«Mi ha detto: “È la mazzata finale”»
La donna gestisce insieme al padre un ristorante del Trevigiano.
E al Corriere si chiede: «Il lavoro ci dà dignità, ma se ci viene tolto come facciamo a vivere dignitosamente?»
«Questo è mio papà. Un uomo che si è fatto dal niente, dalla povertà di una famiglia di mezzadri veneti. Una famiglia numerosa dove le donne dicevano che non avevano fame pur di lasciare il cibo ai figli. Gente umile, senza tanti fronzoli per la testa». Inizia così il post pubblicato sabato pomeriggio su Facebook da Elena Tonon, titolare, insieme al padre Giuseppe, del ristorante-gelateria Ca’ Lozzio di Oderzo (provincia di Treviso). A corredo, una fotografia che in realtà parla da sola: c’è proprio lui, «Beppo»– questo il suo storico soprannome –, seduto all’ingresso della struttura nella sua elegante divisa blu.

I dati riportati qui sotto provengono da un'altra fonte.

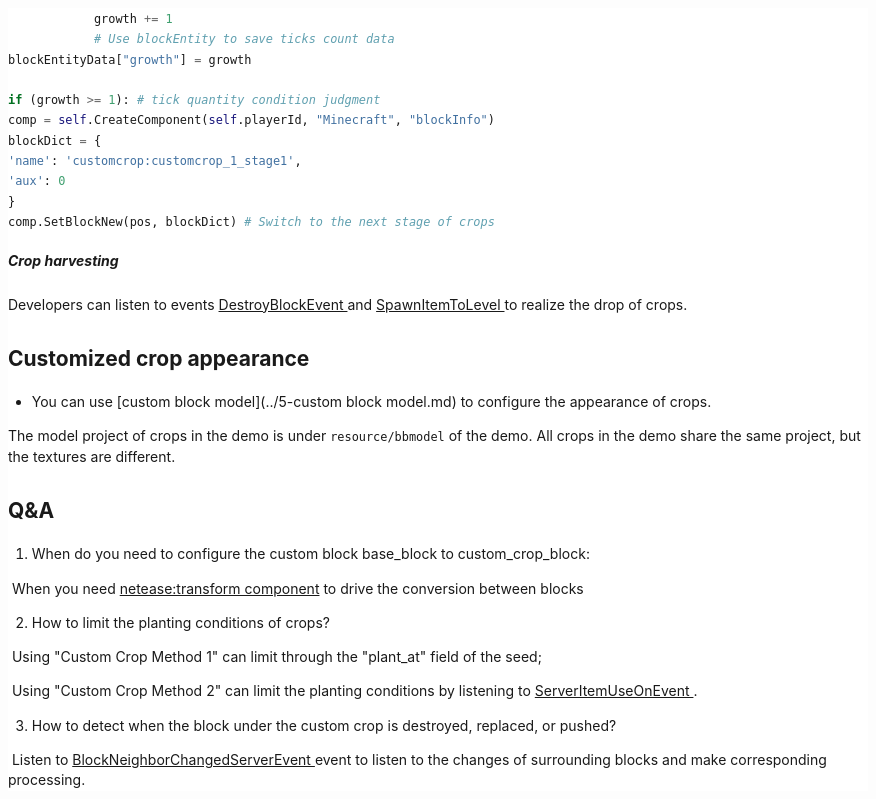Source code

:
```python
            growth += 1
            # Use blockEntity to save ticks count data 
blockEntityData["growth"] = growth 

if (growth >= 1): # tick quantity condition judgment 
comp = self.CreateComponent(self.playerId, "Minecraft", "blockInfo") 
blockDict = { 
'name': 'customcrop:customcrop_1_stage1', 
'aux': 0 
} 
comp.SetBlockNew(pos, blockDict) # Switch to the next stage of crops 
``` 

##### Crop harvesting 

Developers can listen to events <a href="../../../../../mcdocs/1-ModAPI/事件/方块.html#destroyblockevent" rel="noopenner"> DestroyBlockEvent </a> and <a href="../../../../../mcdocs/1-ModAPI/Interface/World/Entity Management.html#spawnitemtolevel" rel="noopenner"> SpawnItemToLevel </a> to realize the drop of crops. 

## Customized crop appearance 

- You can use [custom block model](../5-custom block model.md) to configure the appearance of crops. 

The model project of crops in the demo is under `resource/bbmodel` of the demo. All crops in the demo share the same project, but the textures are different. 



## Q&A 

1) When do you need to configure the custom block base_block to custom_crop_block: 

​ When you need [netease:transform component](#netease_transform) to drive the conversion between blocks


2) How to limit the planting conditions of crops? 

​ Using "Custom Crop Method 1" can limit through the "plant_at" field of the seed; 

​ Using "Custom Crop Method 2" can limit the planting conditions by listening to <a href="../../../../../mcdocs/1-ModAPI/Event/Item.html#serveritemuseonevent" rel="noopenner"> ServerItemUseOnEvent </a>. 

3) How to detect when the block under the custom crop is destroyed, replaced, or pushed? 

​ Listen to <a href="../../../../../mcdocs/1-ModAPI/Event/Block.html#blockneighborchangedserverevent" rel="noopenner"> BlockNeighborChangedServerEvent </a> event to listen to the changes of surrounding blocks and make corresponding processing.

La mascherina che pende da un orecchio, lo sguardo fisso in cerca di risposte. «È lì immobile il Beppo, pensieroso dopo aver scoperto che forse dobbiamo chiudere la nostra attività alle ore 18 e non dobbiamo neanche aprire alla domenica, giorno d’incasso assicurato per una attività come la nostra – prosegue il post della figlia –. “Questa è la mazzata finale” mi ha detto».
Di lì a poche ore, il premier Giuseppe Conte avrebbe firmato il nuovo Dpcm, che resterà in vigore (almeno) fino al 24 novembre. Confermata la chiusura dei locali alle 18. Salva in extremis, invece, l’apertura domenicale. Una magra consolazione. I timori di Beppo, infatti, restano quelli di un’intera categoria, già ampiamente provata dal lockdown primaverile. «A me dispiace, ma io non ci sto – ha scritto ancora Tonon –. Alla gente come me, quella con un po’ di sensibilità, gli si spezza il cuore. Non siamo gente che va a dire in giro che il Covid non esiste, siamo gente che ha sempre avuto una dignità. E la rivogliamo».
Diventato immediatamente virale, il post ha raccolto quasi 20 mila reazioni e oltre 6 mila condivisioni in meno di 24 ore. Numerosissimi anche i commenti, tutti di grande supporto in questo momento difficile. «Non ce lo aspettavamo minimamente, né io né papà – ammette Elena al Corriere –. È un qualcosa che ci ha riempito il cuore. Siamo stati contattati perfino dal presidente regionale Luca Zaia, quindi abbiamo davvero sentito il sostegno di tutti». Ma i problemi, purtroppo, rimangono: «L’apertura domenicale salva solo una piccola parte dei nostri bilanci – continua –. Qui non siamo a Roma o a Milano: non ci sono turisti che consentano di avere incassi anche a pranzo. Perciò, se proprio dobbiamo chiudere alle 18, tanto vale tenere direttamente chiuso. Purtroppo ci sentiamo rappresentati da persone che non conoscono il nostro settore». Nelle parole della ristoratrice, la sensazione di essere rimasta vittima di un’ingiustizia è palese: «Lo ripeto, siamo gente umile. Il lavoro ci dà dignità. Se però questo stesso lavoro ci viene tolto, come possiamo continuare a vivere degnamente? E nella nostra situazione si trovano ora moltissime altre famiglie, che come noi ce la mettono tutta per portare il pane a casa a fine mese. Ma in questo senso cerco di pensare positivo: se l’affetto che abbiamo ricevuto non porta il pane a casa, di certo ci fa dormire meglio. Siamo ancora sbalorditi e commossi».